FPRC general
- Incumbent
- Assumed office 2 November 2014

Personal details
- Born: 30 January 1968 or 1969

= Haroun Gaye =

Central African warlord

Haroun Gaye is a Central African warlord, general in the Popular Front for the Rebirth of Central African Republic (FPRC), sanctioned by international institutions.

== Life ==
He was born on 30 January 1968 or 1969. When the war started he was a Muslim diamond trader in PK5 district in Bangui. Since early 2014 he has been one of leaders of armed groups operating in the PK5 district in Bangui. On 2 November 2014 he was nominated as rapporteur of the FPRC coordination structure by Noureddine Adam. He commanded around 60 men e Jamaïque sector of the PK5 neighborhood in Bangui.

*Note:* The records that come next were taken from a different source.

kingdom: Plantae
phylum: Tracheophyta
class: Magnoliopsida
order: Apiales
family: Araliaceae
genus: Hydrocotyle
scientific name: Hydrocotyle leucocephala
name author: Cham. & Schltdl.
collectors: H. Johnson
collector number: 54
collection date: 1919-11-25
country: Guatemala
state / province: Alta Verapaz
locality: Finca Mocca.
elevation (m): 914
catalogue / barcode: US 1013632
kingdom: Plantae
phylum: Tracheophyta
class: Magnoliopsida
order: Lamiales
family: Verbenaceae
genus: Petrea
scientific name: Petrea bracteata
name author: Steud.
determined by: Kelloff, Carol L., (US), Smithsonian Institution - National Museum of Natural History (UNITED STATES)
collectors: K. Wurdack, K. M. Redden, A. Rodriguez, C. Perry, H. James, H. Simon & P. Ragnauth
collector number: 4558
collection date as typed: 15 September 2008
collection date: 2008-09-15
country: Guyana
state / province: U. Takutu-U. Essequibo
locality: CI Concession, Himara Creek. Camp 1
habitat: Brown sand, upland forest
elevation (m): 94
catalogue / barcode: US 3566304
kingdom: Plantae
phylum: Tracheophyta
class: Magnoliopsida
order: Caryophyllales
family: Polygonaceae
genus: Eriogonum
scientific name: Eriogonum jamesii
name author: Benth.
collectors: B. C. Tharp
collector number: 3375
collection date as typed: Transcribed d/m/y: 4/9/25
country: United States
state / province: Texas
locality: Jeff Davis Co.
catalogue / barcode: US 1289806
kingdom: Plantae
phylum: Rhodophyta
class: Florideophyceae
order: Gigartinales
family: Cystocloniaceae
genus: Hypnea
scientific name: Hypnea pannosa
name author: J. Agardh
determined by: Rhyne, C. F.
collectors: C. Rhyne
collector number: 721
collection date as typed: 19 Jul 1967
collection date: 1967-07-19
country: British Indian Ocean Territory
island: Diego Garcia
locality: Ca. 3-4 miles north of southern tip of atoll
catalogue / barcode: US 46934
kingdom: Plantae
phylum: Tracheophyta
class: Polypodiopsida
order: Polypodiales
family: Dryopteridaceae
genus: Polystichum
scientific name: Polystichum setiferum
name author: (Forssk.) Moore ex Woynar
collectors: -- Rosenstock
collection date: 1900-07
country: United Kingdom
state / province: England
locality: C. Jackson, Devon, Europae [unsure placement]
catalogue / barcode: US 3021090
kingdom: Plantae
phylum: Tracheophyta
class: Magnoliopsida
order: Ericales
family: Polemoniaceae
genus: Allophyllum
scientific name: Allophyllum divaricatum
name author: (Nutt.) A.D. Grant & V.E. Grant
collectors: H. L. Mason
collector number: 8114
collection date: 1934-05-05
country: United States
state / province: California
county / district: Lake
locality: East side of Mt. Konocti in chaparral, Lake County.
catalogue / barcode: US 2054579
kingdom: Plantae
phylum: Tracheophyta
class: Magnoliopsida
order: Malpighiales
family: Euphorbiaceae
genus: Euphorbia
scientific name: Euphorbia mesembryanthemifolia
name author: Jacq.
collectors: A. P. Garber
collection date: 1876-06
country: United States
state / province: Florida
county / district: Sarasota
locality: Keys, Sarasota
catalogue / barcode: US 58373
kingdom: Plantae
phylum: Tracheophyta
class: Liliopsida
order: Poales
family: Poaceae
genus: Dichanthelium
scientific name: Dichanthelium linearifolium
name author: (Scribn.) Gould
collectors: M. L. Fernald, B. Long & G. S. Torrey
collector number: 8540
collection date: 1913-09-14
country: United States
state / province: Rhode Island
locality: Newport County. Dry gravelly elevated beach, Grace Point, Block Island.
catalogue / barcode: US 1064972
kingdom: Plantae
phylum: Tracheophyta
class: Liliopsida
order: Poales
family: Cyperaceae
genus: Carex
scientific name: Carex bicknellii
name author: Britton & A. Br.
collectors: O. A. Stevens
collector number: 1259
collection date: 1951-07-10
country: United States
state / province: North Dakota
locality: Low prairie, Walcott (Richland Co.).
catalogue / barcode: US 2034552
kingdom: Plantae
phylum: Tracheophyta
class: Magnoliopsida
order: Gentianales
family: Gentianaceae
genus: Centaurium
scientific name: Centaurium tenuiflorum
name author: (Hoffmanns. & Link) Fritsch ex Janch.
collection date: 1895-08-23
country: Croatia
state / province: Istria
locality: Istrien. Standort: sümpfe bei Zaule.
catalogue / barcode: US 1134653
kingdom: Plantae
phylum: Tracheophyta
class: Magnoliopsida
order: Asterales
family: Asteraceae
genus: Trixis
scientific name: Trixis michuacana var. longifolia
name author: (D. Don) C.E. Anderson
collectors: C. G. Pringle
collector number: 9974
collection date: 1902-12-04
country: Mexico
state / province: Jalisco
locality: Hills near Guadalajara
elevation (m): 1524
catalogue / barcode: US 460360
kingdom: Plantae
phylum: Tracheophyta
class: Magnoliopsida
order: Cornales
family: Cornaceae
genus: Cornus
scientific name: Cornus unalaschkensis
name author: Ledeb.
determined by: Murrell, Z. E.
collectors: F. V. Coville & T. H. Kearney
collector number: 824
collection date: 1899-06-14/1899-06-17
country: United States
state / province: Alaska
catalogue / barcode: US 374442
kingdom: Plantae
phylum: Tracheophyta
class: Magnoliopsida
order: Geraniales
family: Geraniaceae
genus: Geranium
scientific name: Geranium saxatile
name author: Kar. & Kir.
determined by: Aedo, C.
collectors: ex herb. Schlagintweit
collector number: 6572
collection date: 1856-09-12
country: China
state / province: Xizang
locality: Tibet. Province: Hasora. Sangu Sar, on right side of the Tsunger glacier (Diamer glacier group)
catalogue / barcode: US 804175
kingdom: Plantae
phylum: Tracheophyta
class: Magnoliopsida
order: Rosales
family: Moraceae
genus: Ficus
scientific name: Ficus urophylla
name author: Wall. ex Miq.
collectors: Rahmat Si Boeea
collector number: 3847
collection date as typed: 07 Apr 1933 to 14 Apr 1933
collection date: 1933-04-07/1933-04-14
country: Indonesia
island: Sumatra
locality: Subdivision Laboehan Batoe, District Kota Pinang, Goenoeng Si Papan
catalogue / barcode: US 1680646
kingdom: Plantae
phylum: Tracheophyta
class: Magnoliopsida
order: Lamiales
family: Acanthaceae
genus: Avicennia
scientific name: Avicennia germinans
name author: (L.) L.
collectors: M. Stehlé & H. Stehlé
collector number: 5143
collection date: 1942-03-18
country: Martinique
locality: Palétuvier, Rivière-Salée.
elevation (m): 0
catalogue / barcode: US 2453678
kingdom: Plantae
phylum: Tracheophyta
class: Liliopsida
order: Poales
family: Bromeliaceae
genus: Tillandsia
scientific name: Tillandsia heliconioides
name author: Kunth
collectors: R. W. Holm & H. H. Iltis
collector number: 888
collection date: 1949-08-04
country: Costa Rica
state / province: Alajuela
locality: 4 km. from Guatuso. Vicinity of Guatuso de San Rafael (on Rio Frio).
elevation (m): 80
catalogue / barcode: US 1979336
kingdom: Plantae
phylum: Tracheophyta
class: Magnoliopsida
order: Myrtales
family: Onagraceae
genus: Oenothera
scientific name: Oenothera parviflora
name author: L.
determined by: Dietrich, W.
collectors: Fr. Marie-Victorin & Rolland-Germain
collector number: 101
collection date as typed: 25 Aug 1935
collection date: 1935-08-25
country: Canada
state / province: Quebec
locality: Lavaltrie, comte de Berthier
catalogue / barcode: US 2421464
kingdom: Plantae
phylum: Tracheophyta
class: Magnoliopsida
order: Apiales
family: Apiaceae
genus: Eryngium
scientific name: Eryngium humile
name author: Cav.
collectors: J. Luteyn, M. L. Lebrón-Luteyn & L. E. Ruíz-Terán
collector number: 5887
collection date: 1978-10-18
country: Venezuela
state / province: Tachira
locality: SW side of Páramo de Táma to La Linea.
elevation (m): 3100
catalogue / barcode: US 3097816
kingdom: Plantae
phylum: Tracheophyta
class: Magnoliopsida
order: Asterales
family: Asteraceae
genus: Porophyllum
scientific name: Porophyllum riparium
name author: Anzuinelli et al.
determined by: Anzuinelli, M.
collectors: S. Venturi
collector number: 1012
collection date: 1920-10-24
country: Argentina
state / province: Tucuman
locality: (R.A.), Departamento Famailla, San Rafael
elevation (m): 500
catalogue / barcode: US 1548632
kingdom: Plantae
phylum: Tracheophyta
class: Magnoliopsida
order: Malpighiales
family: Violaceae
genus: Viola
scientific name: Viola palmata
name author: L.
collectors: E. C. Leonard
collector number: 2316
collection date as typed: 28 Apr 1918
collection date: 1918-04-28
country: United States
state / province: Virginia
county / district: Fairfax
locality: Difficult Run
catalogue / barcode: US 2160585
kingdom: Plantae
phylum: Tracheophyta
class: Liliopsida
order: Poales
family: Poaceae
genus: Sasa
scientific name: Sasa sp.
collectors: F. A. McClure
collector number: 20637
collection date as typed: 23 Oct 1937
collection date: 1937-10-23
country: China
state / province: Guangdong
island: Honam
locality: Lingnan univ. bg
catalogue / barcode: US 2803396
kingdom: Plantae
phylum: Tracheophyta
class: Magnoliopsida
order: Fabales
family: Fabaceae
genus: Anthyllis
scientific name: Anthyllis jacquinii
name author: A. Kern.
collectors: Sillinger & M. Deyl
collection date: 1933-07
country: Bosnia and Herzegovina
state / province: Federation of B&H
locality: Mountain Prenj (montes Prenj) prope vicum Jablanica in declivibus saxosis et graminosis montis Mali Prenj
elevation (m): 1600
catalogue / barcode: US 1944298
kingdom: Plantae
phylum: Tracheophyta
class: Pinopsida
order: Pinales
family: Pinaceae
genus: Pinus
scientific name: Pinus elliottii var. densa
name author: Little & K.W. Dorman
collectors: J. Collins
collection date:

On 11 May 2015, Gaye and 300 demonstrators blocked ways to the National Transitional Council to disrupt the final day of the Bangui Forum. On 26 June 2015 he disrupted opening of a voter registration drive in PK5 district causing it to close. On 2 August 2015 MINUSCA tried to arrest him. His soldiers managed to repel attacks of international forces for seven hours using firearms, rocket launchers and grenades allowing him to escape. One peacekeeper was killed and eight were injured as a result. He was one of the main perpetrators of the violence which erupted in Bangui in late September 2015, working together with members of Anti-balaka. On 1 October a meeting took place in the PK5 neighborhood between Gaye and Eugene Ngaïkosset, an Anti-balaka general, with the aim of planning a joint attack on Bangui on 3 October. His group prevent Muslims from leaving PK5 district. On 26 October 2015, Gaye and his fighters interrupted a meeting between the Imam of the Central Mosque of Bangui and the Archbishop of Bangui threatening the delegation which had to withdraw from the Central Mosque and flee the PK5 district. On 17 December 2015 he was placed under the U.N. sanction list.

On 12 August 2016 he decided to escape PK5 district. Together with Abdoulaye Hissène and Hamit Tidjani they painted seven vehicles white in order to resemble UN vehicles. 35 heavily armed ex-Seleka fighter left in total. While passing through PK12 checkpoint soldier fired at them killing on fighter. In Damara they again clashed with soldiers. One fighter who fell off vehicle was killed by Anti-balaka. In Sibut MINUSCA stopped them. They abandoned their vehicles. MINUSCA arrested 11 fighters, but Gaye and Hissène managed to escape on foot. In early September 2016 he arrived N'Délé together with Hissène. From there the group supposedly travelled to Sikkikede in Vakaga prefecture where they met with Noureddine Adam, before going to Bria to attend ex-Séléka General Assembly. After the escape he has been based in Tissi overseeing trafficking of weapons from Sudan. On 11 January 2017 he threatened to kill Burundian military observer and ordered his men to surround MINUSCA patrol forcing them to withdraw.

In March 2018 he left N'Délé to meet with AU's Panel of Facilitators on 27 March 2018. In June 2018 he was reportedly heading the FPRC's Financial Management Committees in the Vakaga prefecture. In October 2018 he was arrested in Chad and detained in Sarh while trying to recruit people to FPRC from refugee camps. He returned to the Central African Republic in March 2019. In December 2020 he joined Coalition of Patriots for Change (CPC) led by former president François Bozizé. He organized multiple weapons transfers to rebels, including in mid-December and on 13 January 2021. He conflicted with FPRC general Hissene who opposed creation of CPC and on at least one occasion blocked transfer of weapons organized by Gaye. In mid-April 2021 Gaye travelled to Nyala in Sudan. In June 2022 it was reported that illness forced him to remain in Khartoum in Sudan. In July 2022 he crossed Sudanese border into Chad and was questioned by security forces in the Mangueigne sub-prefecture. He then crossed the border to join CPC forces in the Central African Republic where he was seen addressing FACA hostages in Sikikédé on 15 February 2023.